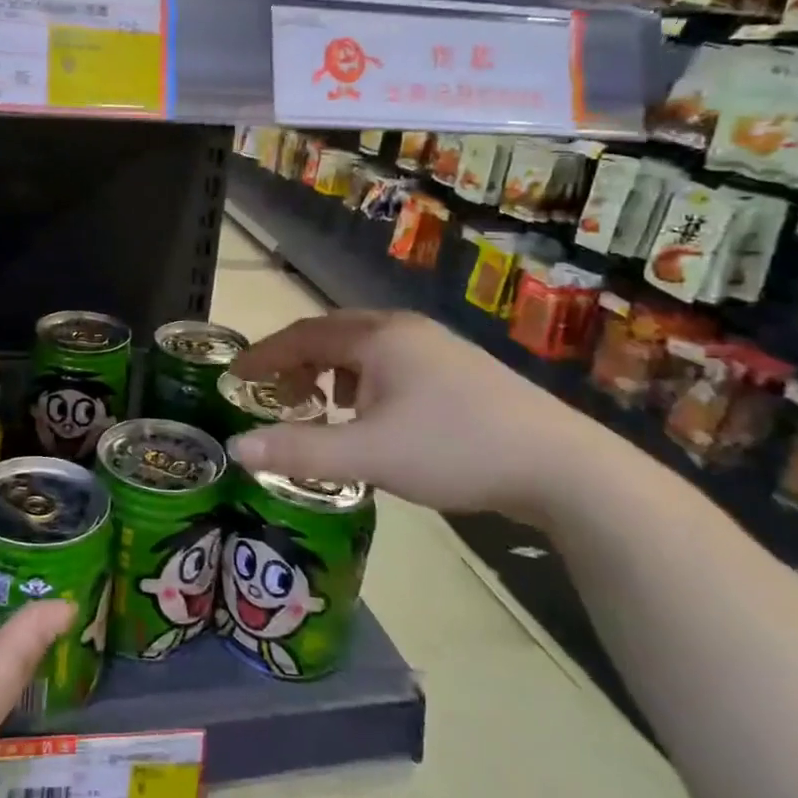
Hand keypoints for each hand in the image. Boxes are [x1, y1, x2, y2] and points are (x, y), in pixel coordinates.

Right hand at [227, 311, 621, 524]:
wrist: (562, 467)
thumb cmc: (455, 449)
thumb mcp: (368, 454)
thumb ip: (299, 450)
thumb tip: (236, 449)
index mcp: (378, 337)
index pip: (303, 335)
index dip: (264, 356)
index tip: (234, 377)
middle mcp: (405, 330)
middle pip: (333, 335)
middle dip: (296, 363)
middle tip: (274, 396)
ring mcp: (437, 348)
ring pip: (365, 350)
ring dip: (331, 373)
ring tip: (321, 408)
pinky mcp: (459, 371)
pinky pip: (391, 365)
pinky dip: (364, 383)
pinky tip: (373, 418)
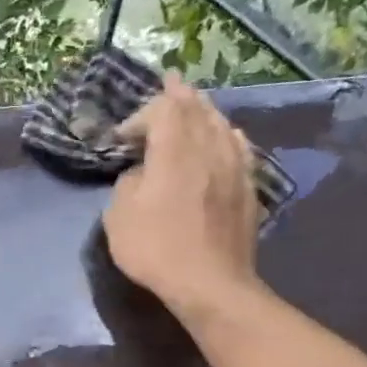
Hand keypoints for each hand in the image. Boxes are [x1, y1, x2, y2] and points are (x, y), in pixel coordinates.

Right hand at [102, 74, 261, 316]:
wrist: (210, 283)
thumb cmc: (156, 249)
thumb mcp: (119, 218)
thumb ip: (127, 184)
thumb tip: (140, 175)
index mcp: (174, 150)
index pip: (162, 110)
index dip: (141, 114)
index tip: (122, 137)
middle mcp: (208, 148)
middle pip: (197, 109)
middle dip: (179, 96)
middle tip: (170, 83)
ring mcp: (234, 166)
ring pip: (221, 125)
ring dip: (205, 111)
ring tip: (196, 104)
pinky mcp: (248, 188)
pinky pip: (239, 148)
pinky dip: (227, 135)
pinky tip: (227, 136)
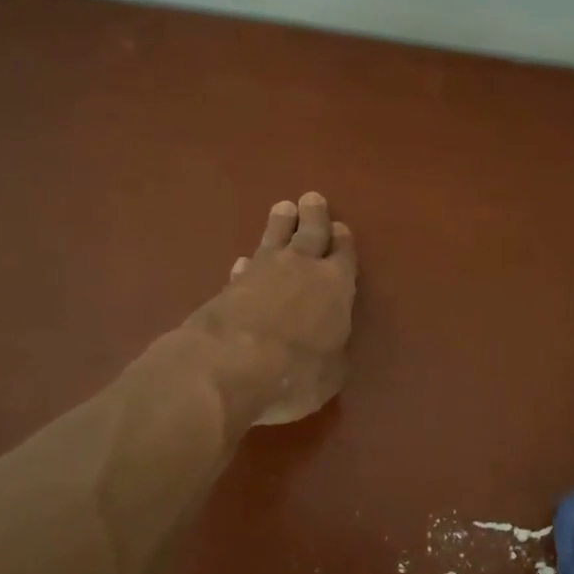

####################

From the records above, transcribe only the stretch from the line with "ring mcp: (437, 348)" through the line with "middle pip: (197, 109)", keeping both ends. Omit pictures.

### Result of this exercise
ring mcp: (437, 348)
ring pip: (365, 350)
ring dip: (331, 373)
ring tip: (321, 408)
pinky mcp: (459, 371)
pinky pip: (391, 365)
pinky dip: (364, 383)
pinky tip: (373, 418)
Hand keypoints for each hand in the image. Boxes are [x1, y1, x2, y2] and points are (x, y), in pixel coordinates.

Right hand at [102, 74, 261, 316]:
wrist: (210, 283)
thumb cmc: (156, 249)
thumb mcp: (119, 218)
thumb ip: (127, 184)
thumb tip: (140, 175)
index mcp: (174, 150)
index pip: (162, 110)
index dip: (141, 114)
index tip: (122, 137)
middle mcp: (208, 148)
middle pip: (197, 109)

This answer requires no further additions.